__Work to complete__
**a)** According to the piece on Pontius Pilate, in what year was the inscription mentioning him found in Caesarea?
**b)** Rewrite the part of the Pontius Pilate piece that opens with the words containing "Apart from his" and closes with "prejudices toward provincials.", changing "governor" to "prefect".
**c)** Continue the piece on Pontius Pilate from its final sentence.
Text Start Marker
The Kansas City Star has a rather decent piece on what we know about Pontius Pilate (compared, of course, to his portrayal in the Passion). Here's a longish excerpt:

Several factors, though, suggest we should not be too quick to diminish Pilate's role. The different Gospel scenes need to be interpreted in the light of historical information about Roman governors. This information suggests the governor Pilate was a powerful figure who played a central role in Jesus' death.

Apart from his association with Jesus recorded in the Gospels, very little is known about Pilate. Two first-century Jewish writers, Philo of Alexandria and Josephus of Rome, mention him briefly, as does the Roman historian Tacitus. An inscription discovered in Caesarea in 1961 and some coins from the first century also refer to him.

This very limited data focus on Pilate's role as governor of Judea for the years 26-37C.E. His appointment as governor indicates he came from a wealthy, powerful, elite Roman family. He was probably well-connected with the emperor Tiberius. He also took funds from the Jerusalem temple and used them to build an aqueduct. So Pilate shared typical elite Roman prejudices toward provincials.

Roman governors exercised considerable power as representatives of Rome's oppressive rule. Five often-neglected factors shed light on Pilate's role in Jesus' death.

Religion is politics

The Roman world did not separate politics and religion. Priests and temples had religious and sociopolitical roles. The chief priestly families and their allies in Jerusalem were political leaders in Judea. Pilate represented a Roman system that claimed to originate with Jupiter and to manifest Jupiter's and the gods' blessings. Politics is religion, and religion is politics.

The lack of separation of politics and religion means that Pilate did not view Jesus as an isolated religious problem. Jesus claimed to represent God's rule and challenged the Jerusalem temple with a different vision of societal order. He presented a nonviolent challenge to the extensive power of Rome and the Jerusalem leadership.

Governors

Roman governors had enormous power as representatives of Rome. They enforced Roman interests and defended the hierarchical social order. They exercised military, political, social, judicial and economic control, often in exploitative and harsh ways, for the benefit of the elite.

As governor, Pilate's enormous “life and death” power should shape how we read the Gospel narratives of Jesus' crucifixion. In this context, Pilate is not a neutral or weak or minor character. He is not forced to crucify Jesus by the Jerusalem leaders against his will; he crucifies Jesus because it is in Rome's interests to do so.
Text End Marker
Raw data Start Marker
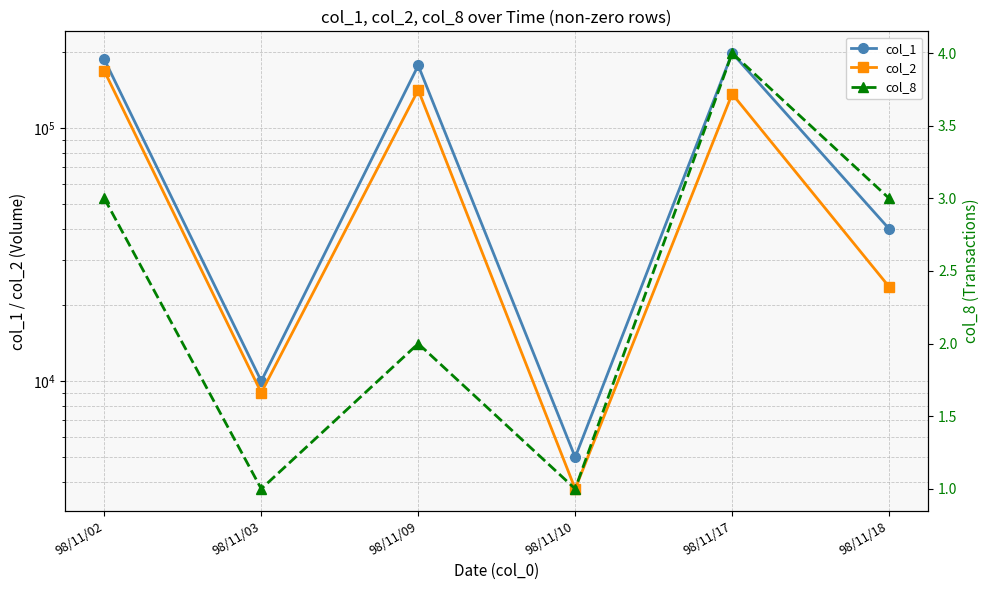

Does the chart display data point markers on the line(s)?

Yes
Raw data End Marker
Raw data Start Marker
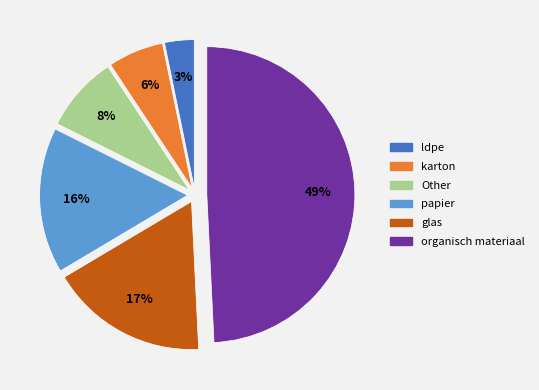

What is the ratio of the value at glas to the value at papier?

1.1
Raw data End Marker
__Results for the exercise__
**a)** 1961

**b)**
Apart from his association with Jesus recorded in the Gospels, very little is known about Pilate. Two first-century Jewish writers, Philo of Alexandria and Josephus of Rome, mention him briefly, as does the Roman historian Tacitus. An inscription discovered in Caesarea in 1961 and some coins from the first century also refer to him.

This very limited data focus on Pilate's role as prefect of Judea for the years 26-37C.E. His appointment as prefect indicates he came from a wealthy, powerful, elite Roman family. He was probably well-connected with the emperor Tiberius. He also took funds from the Jerusalem temple and used them to build an aqueduct. So Pilate shared typical elite Roman prejudices toward provincials.

**c)**
Crucifixion

Jesus dies by a distinctly Roman form of execution. Rome did not usually delegate the right to impose the death penalty to provincial leaders. It was Pilate's decision.

Crucifixion was reserved for low-status defendants, not for Roman citizens and members of the elite. It made an example of those who threatened the Roman social order: runaway slaves, those who attacked the property of the powerful rich, those who committed treason by claiming power and rule not authorized by Rome. Jesus' crucifixion indicates Pilate decided Jesus was a threat to Rome's system.

Alliances

Pilate and the Jerusalem leaders are allies. Making alliances with local leaders was a common strategy Rome used to rule its empire. Along with taxes and military power, it was an effective way of establishing control. Mutual interests of wealth, power and status held these alliances together under Roman control.

The Roman governor appointed the high priests in Judea. The chief priest, Caiaphas, was a political appointment who held power at the pleasure of his Roman masters. Of course, there were tensions and struggles within these alliances. Together they sought to maintain a system in which 3 percent of the population ruled for their own benefit at the expense of the rest.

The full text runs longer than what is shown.